*What needs to be done*. The data below holds a line containing "Tutorial PLDI 2015" and a line containing "of small examples."; please quote exactly those two lines and every line between them, and nothing else.

*Data supplied*.
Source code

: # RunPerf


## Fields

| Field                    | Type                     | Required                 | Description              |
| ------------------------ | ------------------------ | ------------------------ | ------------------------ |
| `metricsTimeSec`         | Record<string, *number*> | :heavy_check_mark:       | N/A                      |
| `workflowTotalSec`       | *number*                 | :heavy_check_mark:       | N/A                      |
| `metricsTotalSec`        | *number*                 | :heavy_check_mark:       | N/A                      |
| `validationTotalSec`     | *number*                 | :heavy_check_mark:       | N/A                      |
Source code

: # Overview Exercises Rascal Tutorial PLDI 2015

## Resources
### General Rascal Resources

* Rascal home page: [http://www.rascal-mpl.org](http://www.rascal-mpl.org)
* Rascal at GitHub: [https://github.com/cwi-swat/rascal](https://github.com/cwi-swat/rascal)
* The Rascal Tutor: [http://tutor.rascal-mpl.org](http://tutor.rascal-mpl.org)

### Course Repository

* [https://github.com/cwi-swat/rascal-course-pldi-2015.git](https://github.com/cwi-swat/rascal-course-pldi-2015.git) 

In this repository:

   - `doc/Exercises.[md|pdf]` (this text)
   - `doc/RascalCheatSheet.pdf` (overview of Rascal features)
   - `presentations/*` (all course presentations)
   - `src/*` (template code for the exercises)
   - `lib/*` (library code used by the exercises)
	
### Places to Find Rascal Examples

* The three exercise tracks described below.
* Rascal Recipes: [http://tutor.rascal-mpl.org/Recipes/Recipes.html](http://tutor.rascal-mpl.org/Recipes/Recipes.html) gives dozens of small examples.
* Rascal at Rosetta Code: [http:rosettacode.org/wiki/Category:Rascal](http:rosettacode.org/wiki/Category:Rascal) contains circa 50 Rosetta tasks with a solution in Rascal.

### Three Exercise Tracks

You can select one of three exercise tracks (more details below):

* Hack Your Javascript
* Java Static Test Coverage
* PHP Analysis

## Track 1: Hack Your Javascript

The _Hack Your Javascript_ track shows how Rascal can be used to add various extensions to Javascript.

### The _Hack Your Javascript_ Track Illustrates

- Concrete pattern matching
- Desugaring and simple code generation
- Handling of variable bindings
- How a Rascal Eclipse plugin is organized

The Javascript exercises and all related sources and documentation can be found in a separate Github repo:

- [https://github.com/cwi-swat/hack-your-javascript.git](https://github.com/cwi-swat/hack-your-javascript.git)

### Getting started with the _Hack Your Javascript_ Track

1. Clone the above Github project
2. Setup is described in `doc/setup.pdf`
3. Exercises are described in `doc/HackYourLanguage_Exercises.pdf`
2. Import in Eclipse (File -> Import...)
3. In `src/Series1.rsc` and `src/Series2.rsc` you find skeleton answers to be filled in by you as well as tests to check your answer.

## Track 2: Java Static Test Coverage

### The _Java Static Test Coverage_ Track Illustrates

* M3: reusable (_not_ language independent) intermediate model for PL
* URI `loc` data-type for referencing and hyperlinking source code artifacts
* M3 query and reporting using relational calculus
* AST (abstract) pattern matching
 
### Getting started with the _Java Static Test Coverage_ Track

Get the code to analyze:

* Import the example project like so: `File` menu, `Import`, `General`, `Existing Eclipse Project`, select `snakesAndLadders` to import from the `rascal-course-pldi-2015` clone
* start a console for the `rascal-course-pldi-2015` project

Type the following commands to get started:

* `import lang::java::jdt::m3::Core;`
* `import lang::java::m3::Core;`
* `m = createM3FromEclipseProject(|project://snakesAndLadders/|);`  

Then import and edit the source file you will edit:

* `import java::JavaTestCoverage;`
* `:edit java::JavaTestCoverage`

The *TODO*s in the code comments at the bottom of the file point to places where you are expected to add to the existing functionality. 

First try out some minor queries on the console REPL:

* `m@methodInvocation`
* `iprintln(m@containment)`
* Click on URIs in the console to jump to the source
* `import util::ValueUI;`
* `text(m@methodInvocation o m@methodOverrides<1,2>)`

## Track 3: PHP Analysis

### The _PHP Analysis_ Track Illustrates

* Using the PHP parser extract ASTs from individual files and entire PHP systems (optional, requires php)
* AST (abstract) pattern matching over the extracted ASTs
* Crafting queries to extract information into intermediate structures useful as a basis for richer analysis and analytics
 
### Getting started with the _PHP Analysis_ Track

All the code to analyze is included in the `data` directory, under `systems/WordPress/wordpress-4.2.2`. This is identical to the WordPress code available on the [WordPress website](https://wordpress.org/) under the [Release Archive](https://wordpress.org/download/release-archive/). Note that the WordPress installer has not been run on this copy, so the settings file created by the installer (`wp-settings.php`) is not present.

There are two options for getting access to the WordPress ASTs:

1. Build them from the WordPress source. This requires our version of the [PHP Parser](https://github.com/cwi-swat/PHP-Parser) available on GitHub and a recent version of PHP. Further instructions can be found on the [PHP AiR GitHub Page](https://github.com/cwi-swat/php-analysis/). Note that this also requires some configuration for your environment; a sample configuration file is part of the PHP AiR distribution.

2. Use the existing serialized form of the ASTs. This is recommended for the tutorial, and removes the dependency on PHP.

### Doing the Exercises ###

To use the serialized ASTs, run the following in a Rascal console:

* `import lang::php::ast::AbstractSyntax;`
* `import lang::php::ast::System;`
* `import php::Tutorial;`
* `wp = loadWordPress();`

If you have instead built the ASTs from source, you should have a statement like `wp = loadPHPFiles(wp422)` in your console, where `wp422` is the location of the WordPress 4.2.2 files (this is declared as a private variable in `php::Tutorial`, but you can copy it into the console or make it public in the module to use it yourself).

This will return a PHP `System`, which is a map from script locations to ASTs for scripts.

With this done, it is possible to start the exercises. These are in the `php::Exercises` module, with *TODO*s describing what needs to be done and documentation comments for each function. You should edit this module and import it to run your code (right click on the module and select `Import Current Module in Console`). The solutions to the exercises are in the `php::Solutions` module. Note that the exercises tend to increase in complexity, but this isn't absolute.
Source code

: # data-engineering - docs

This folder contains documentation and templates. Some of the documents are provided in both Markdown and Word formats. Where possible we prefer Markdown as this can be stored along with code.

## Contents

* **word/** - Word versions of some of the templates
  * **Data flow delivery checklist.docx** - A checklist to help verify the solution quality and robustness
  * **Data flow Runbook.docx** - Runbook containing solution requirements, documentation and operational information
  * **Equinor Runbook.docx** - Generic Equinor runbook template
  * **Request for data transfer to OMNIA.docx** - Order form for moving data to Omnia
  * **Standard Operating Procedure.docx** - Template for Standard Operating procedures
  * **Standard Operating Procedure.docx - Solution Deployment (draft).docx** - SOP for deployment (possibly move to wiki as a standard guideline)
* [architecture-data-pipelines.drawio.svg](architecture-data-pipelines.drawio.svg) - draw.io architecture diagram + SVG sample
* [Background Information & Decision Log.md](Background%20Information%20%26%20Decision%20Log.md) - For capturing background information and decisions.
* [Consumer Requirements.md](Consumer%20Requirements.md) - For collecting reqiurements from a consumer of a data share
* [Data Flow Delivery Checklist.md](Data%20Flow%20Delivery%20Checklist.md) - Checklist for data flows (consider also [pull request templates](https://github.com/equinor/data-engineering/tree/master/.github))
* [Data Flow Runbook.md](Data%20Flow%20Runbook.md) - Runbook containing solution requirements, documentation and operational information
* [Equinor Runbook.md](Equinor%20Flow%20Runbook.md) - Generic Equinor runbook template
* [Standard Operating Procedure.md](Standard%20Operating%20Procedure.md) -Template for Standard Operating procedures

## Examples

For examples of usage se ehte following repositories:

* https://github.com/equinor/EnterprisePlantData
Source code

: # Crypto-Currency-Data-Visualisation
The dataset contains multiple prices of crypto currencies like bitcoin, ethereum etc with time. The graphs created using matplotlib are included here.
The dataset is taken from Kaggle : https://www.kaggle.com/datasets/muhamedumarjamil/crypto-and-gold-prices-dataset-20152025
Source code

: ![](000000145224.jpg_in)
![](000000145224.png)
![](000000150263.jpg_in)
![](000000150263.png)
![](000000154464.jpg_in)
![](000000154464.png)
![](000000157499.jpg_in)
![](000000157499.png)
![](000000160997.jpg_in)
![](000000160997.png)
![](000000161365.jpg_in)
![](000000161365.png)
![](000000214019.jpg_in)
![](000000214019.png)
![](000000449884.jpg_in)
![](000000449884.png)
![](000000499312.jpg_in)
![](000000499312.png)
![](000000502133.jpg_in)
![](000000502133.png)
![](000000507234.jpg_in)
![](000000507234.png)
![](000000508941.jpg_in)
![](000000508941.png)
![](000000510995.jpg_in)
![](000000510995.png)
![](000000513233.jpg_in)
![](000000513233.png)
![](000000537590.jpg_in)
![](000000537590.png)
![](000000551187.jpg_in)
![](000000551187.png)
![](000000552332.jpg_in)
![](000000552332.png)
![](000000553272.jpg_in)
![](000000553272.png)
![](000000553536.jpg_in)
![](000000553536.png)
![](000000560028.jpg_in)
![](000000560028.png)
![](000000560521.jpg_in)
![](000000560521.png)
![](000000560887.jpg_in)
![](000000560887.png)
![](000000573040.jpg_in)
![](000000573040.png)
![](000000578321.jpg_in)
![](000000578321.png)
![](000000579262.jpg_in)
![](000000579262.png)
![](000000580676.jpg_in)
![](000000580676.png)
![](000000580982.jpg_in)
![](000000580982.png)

*Completed exercise*.
: # Overview Exercises Rascal Tutorial PLDI 2015

## Resources
### General Rascal Resources

* Rascal home page: [http://www.rascal-mpl.org](http://www.rascal-mpl.org)
* Rascal at GitHub: [https://github.com/cwi-swat/rascal](https://github.com/cwi-swat/rascal)
* The Rascal Tutor: [http://tutor.rascal-mpl.org](http://tutor.rascal-mpl.org)

### Course Repository

* [https://github.com/cwi-swat/rascal-course-pldi-2015.git](https://github.com/cwi-swat/rascal-course-pldi-2015.git) 

In this repository:

   - `doc/Exercises.[md|pdf]` (this text)
   - `doc/RascalCheatSheet.pdf` (overview of Rascal features)
   - `presentations/*` (all course presentations)
   - `src/*` (template code for the exercises)
   - `lib/*` (library code used by the exercises)
	
### Places to Find Rascal Examples

* The three exercise tracks described below.
* Rascal Recipes: [http://tutor.rascal-mpl.org/Recipes/Recipes.html](http://tutor.rascal-mpl.org/Recipes/Recipes.html) gives dozens of small examples.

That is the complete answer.